When I finished writing those lines, I slammed the diary shut and locked it. I was proud. Yes, really proud! And now I knew what I was going to do. It was going to be tricky because I knew, I was sure, they had kissed and other stuff, and yet he probably never really talked to her. I marched right over to Emmett’s room. I knocked loudly on the door.

“Who the heck is it?” He opened the door. “Jeez, Georgie, what are you trying to do? Break down the door?”

“Emmett, you know and I know that she likes you a lot. A whole lot. You’ve got to grow up.” He blinked at this. Yes, it was definitely laughable; me, barely five feet, looking up at all six-five of Emmett and telling him to grow up. “I’m talking about Phyllis. Whenever you go over there, you talk to Dr. Keller. You talk about that stupid machine.”

“That’s not true. I talk to Phyllis a lot. I bring my scope over and look at the stars with her.”

“You’re hiding behind your telescopes. You’re hiding behind the stars. You’re hiding in the night.” I decided to go for broke at this point. “Do you ever tell her how you feel?”

Emmett grew very quiet. He didn’t blush. He just looked down at his bare feet. “You really think she likes me?”

“I don’t think. I know. She told me so.”

“She told you?”

“Yes, Emmett.” I hesitated. “Emmett, it’s not just that she’s in this horrible contraption. There’s this other thing.”

“What other thing?”

I wasn’t sure how to exactly explain it. “Everyone lies to Phyllis — her mom, her dad.

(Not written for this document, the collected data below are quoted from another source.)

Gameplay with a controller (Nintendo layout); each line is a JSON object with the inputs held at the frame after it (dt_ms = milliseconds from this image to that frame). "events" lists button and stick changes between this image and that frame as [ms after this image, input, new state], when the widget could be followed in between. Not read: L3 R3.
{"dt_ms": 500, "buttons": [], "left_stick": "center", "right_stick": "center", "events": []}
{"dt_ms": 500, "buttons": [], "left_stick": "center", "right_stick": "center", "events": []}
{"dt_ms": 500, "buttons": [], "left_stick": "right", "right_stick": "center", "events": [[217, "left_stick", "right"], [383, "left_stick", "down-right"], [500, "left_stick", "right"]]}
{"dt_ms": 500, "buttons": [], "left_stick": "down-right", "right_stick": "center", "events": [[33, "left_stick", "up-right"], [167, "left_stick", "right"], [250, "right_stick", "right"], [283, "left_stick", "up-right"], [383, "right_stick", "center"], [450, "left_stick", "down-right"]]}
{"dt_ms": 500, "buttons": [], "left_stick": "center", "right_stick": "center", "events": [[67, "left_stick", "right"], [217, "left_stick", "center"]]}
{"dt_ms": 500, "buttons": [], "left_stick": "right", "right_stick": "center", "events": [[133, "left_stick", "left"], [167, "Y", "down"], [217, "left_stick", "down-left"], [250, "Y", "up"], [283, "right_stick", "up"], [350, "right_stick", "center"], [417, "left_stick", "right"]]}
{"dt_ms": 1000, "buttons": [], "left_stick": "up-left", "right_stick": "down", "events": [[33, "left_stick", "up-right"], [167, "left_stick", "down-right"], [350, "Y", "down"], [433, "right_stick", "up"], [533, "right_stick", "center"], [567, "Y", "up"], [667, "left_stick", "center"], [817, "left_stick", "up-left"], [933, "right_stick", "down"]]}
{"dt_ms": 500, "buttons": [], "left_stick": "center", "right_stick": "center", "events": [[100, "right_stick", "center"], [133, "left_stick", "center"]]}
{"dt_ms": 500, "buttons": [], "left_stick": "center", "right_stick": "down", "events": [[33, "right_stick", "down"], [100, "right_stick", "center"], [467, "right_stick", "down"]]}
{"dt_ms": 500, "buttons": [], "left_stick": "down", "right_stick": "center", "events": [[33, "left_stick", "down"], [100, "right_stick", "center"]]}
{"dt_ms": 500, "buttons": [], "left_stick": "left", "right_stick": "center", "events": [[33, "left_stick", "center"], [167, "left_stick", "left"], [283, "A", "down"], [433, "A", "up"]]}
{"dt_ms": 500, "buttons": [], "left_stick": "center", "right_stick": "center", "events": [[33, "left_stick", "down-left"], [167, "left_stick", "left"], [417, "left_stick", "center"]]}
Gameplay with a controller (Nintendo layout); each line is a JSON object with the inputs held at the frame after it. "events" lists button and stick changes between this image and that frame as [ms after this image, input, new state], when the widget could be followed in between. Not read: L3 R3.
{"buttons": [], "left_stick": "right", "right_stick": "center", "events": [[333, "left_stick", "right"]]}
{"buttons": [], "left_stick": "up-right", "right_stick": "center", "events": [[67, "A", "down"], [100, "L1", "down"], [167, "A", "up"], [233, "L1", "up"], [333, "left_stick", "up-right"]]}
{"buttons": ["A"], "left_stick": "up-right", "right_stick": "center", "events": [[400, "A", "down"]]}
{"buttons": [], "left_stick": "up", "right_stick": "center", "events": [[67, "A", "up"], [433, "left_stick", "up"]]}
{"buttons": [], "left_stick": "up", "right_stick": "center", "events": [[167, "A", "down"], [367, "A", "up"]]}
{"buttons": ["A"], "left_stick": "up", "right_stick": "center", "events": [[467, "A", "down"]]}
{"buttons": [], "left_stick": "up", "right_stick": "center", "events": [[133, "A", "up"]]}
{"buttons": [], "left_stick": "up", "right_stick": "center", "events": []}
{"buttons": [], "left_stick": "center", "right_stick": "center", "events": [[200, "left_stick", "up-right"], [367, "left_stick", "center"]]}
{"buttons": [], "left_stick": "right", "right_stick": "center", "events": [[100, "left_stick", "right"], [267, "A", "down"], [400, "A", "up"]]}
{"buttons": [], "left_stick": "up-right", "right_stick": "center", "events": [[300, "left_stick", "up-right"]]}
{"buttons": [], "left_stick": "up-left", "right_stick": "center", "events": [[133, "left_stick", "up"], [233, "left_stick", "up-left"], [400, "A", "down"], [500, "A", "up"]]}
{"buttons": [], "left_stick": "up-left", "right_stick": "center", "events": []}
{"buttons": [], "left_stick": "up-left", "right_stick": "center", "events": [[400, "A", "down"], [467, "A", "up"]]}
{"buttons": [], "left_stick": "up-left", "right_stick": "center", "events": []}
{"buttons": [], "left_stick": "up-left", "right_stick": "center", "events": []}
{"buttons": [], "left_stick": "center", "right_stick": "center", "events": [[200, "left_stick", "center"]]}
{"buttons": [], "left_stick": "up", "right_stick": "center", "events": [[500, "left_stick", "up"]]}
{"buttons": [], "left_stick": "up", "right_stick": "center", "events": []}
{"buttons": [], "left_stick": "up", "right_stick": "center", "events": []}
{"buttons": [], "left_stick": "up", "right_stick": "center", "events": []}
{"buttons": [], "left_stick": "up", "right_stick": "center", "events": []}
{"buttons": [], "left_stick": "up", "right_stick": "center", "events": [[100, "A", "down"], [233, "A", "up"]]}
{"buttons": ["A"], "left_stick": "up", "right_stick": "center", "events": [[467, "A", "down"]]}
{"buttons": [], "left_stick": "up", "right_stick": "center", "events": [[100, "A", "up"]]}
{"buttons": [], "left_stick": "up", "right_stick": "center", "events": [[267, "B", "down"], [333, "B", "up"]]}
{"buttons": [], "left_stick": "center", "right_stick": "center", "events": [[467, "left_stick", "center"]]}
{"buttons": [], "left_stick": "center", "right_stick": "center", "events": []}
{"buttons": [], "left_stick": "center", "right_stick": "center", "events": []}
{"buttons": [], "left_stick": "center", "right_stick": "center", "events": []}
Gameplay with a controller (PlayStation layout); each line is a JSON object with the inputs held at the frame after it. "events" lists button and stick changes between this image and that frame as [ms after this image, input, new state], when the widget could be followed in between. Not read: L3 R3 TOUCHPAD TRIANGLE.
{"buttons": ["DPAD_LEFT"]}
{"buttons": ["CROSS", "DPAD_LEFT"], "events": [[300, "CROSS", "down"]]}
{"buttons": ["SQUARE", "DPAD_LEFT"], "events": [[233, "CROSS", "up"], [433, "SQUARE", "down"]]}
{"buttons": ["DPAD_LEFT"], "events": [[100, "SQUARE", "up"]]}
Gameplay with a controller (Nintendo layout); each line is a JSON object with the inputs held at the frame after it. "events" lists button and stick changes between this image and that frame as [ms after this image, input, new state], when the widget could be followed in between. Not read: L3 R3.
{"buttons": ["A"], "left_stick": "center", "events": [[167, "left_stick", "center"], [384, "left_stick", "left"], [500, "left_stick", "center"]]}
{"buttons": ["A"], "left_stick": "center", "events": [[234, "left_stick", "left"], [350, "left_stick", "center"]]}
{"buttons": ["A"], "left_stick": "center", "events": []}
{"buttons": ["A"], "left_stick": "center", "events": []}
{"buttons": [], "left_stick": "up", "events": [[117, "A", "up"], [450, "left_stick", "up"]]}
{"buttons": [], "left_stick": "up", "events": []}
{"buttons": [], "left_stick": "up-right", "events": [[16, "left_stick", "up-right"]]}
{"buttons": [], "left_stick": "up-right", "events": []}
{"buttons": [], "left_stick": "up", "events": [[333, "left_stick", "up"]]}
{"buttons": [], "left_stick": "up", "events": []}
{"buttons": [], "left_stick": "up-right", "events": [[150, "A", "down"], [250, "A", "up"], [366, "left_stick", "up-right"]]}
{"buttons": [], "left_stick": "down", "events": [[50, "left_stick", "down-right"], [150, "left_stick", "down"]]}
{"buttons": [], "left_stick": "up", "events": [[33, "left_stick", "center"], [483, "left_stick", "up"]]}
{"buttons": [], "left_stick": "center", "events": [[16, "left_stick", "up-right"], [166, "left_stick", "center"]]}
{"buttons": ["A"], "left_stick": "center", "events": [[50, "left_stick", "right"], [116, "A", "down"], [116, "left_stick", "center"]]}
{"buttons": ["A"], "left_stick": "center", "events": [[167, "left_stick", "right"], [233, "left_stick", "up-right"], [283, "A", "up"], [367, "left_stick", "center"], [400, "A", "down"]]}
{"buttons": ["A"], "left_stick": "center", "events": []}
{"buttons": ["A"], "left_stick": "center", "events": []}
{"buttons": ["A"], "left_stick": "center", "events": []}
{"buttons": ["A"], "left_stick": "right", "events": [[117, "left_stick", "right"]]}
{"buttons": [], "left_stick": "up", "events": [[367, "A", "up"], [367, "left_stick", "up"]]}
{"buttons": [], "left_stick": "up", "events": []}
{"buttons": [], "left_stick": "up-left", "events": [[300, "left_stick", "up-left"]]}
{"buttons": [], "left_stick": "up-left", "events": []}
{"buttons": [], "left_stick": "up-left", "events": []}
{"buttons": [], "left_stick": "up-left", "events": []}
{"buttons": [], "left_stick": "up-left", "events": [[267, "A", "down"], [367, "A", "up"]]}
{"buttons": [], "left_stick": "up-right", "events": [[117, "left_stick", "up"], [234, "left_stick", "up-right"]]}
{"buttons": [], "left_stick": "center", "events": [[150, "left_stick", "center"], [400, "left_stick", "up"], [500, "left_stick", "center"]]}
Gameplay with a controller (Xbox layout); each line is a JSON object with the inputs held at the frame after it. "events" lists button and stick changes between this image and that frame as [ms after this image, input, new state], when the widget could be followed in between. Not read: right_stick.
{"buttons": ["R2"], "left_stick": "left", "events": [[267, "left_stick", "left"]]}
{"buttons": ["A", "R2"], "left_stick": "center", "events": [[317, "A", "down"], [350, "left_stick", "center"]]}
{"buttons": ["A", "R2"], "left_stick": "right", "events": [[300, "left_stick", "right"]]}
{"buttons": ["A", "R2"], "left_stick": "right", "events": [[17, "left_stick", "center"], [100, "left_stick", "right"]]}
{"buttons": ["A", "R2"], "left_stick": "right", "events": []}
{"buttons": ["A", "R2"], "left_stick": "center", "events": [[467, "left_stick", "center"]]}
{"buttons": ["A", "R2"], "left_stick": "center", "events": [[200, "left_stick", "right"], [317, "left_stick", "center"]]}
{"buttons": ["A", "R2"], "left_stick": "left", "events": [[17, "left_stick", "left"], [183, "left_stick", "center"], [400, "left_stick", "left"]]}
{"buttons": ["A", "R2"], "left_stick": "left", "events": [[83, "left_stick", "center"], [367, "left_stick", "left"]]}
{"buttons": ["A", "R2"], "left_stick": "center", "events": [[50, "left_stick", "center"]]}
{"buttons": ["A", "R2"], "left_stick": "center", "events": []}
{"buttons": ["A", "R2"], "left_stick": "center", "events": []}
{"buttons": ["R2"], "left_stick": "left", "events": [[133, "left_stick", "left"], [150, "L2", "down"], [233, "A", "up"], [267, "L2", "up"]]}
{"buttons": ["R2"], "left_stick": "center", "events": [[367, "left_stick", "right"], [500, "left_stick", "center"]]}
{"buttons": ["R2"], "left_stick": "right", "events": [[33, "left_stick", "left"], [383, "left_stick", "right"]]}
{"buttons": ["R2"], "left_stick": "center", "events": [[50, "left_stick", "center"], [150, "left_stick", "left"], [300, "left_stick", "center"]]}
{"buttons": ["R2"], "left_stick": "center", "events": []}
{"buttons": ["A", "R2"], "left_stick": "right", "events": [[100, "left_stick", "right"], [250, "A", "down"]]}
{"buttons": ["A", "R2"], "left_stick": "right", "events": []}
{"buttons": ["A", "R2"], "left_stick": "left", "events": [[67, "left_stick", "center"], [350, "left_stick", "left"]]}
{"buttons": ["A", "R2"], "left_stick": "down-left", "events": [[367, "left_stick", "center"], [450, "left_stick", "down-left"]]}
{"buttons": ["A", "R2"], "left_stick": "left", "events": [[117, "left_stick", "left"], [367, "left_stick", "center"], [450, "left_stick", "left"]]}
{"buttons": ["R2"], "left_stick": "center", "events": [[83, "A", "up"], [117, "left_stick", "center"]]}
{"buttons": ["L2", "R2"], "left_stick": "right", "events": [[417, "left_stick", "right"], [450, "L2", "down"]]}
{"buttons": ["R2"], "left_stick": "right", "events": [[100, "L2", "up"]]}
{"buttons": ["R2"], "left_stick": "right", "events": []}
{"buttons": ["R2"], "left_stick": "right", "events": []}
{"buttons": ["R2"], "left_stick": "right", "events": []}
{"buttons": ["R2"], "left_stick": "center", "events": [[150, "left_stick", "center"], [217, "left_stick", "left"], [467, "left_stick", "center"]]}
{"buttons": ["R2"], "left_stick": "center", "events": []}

Everyone has this fake cheeriness, and now you.”

“I’m not cheery.”

“Jeez,” I muttered, and rolled my eyes. “No, but you lie. You play that lying game along with the rest of them. And why don’t you just tell her how you like her? Because that’s the truth, isn’t it?”

He dodged the question, dodged it as skillfully as if he were escaping the most incredible blocking move on a basketball court.

“And you don’t lie, Georgie? You tell her some kind of truth?”

“Well, I just don’t always agree that everything is hunky-dory like all those gadgets Dr. Keller puts on the machine. Emmett, you’ve probably said more to Dr. Keller, and when you do talk to her . . . it’s . . . it’s not like you’re really talking to her.” I kept plugging on. I was actually feeling almost saintly. “Emmett, I know. I am an expert at feeling left out. It’s like being sidelined, Emmett!”